Ähnlich entschlossen reden die Kommunisten auch über die Zustände bei der S-Bahn, über die Privatisierung der Wasserbetriebe und über die Bildungspolitik und die Lage der Auszubildenden. Und sie schreibt sich die Ziele der Antifa auf ihre Fahne: „Rassistische Wahlkampfveranstaltungen in Rathäusern, Aufmärsche militanter Neofaschisten und Brandanschläge auf linke und alternative Projekte sind die Realität im Berliner Sommer 2011. Die Rechten wollen dahin, wo sie provozieren: In alternativ, links und migrantisch geprägte Kieze wie Kreuzberg, Neukölln und den Wedding. In anderen Bezirken wie in Lichtenberg tun sie schon so, als seien sie dort zuhause. Die Polizei schützt die Faschisten und verhindert antifaschistische Gegenwehr. Der rot-rote Senat sieht dabei nicht nur zu, sondern er trägt die Verantwortung für diese Politik. Die DKP sagt: Wenn Neonazis marschieren, ist Widerstand Pflicht. Und: Sie tut, was sie sagt.“ So verkündet es die Berliner DKP auf ihrer Website.
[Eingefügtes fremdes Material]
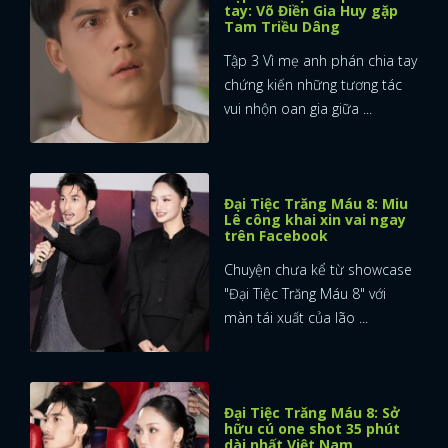
tay: Võ Điền Gia Huy gặp
Tam Triều Dâng
Tập 3 Vì mẹ anh phán chia tay
chứng kiến những tương tác
vui nhộn oan gia giữa ...
Đại Tiệc Trăng Máu 8: Miu
Lê công khai xin vai ngay
trên Facebook
Chuyện chưa kể từ showcase
"Đại Tiệc Trăng Máu 8" với
màn tái xuất của lão ...
Đại Tiệc Trăng Máu 8: Sở
hữu cú one shot 35 phút
dài nhất Việt Nam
Das ist gut. Die DKP positioniert sich deutlich links von der Linken, sie macht auf Fundamentalopposition.

Das geht sogar bis in ihre Statements zur Wahl als solcher hinein: „Wir Kommunistinnen und Kommunisten haben keinerlei Illusionen darüber, was Wahlen derzeitig bewirken können. Die Voraussetzungen eines erfolgreichen Abwehrkampfes für soziale und demokratische Rechte werden nicht im Berliner Abgeordnetenhaus geschaffen, sondern in den Betrieben, in den Kiezen, Schulen und Universitäten. Nicht zu wählen heißt aber, die Kräfte zu begünstigen, die die Interessen des deutschen Kapitals vertreten.“

Schönheit der DDR

All dem mag man zustimmen, gerade wenn man sich ansieht, wie jetzt SPD und Linke gegen ihre eigene Politik wahlkämpfen, wenn man sieht, wie die Grünen bereits im Vorfeld ihre Forderungen zurücknehmen und wie andererseits die NPD doch einigermaßen großkotzig auftritt. Insofern wäre die DKP interessant für all jene, die glauben, dass sich im Augenblick eh nichts ändern lässt an den herrschenden Verhältnissen. Daher macht es auch nichts, dass die DKP nicht erklärt, wie sie die Verhältnisse ändern würde – als Fundamentalopposition wäre sie im Abgeordnetenhaus sicher eine Bereicherung der Diskussionskultur. Leider aber beharrt die DKP auf der Schönheit der DDR. Sie hat außerdem schon immer recht gehabt. Und sie befindet sich immerzu im Kampf, aus dessen Geist heraus sie ihre politischen Forderungen ableitet: „Erst im Kampf erfahren Antifaschisten, wer sich bei Blockaden auf welche Seite stellt. Erst im Kampf gegen Privatisierung erfahren die Menschen in Berlin, wem die Stadt gehört und in wessen Interesse die Berliner Staatsorgane landeseigene Betriebe führen. Kurzum: Erst der Kampf schafft die Voraussetzung dafür, die Kräfteverhältnisse zu schaffen, um den Imperialismus zu überwinden.“

Das kommt sehr breitbeinig daher und ist ein bisschen zu laut gebrüllt für eine Kleinpartei. So erweist der letzte Abschnitt dieses Wahlprogramms, dass die DKP unter ihrem Spitzenkandidaten Rainer Perschewski gar keine Lokalpolitik machen will. Sie will das ganze Land verändern, jetzt und hier und sofort. Das ist löblich, doch wohl etwas mehr, als die Wählerinnen und Wähler zurzeit wollen. Weniger gefordert wäre klüger gewesen. Es ist leider das Wesen des Totalen, dass man es nicht in seine Tasche stecken kann. Das ist der DKP vielleicht sogar bekannt, es ist ihr aber schnurzegal. Schade.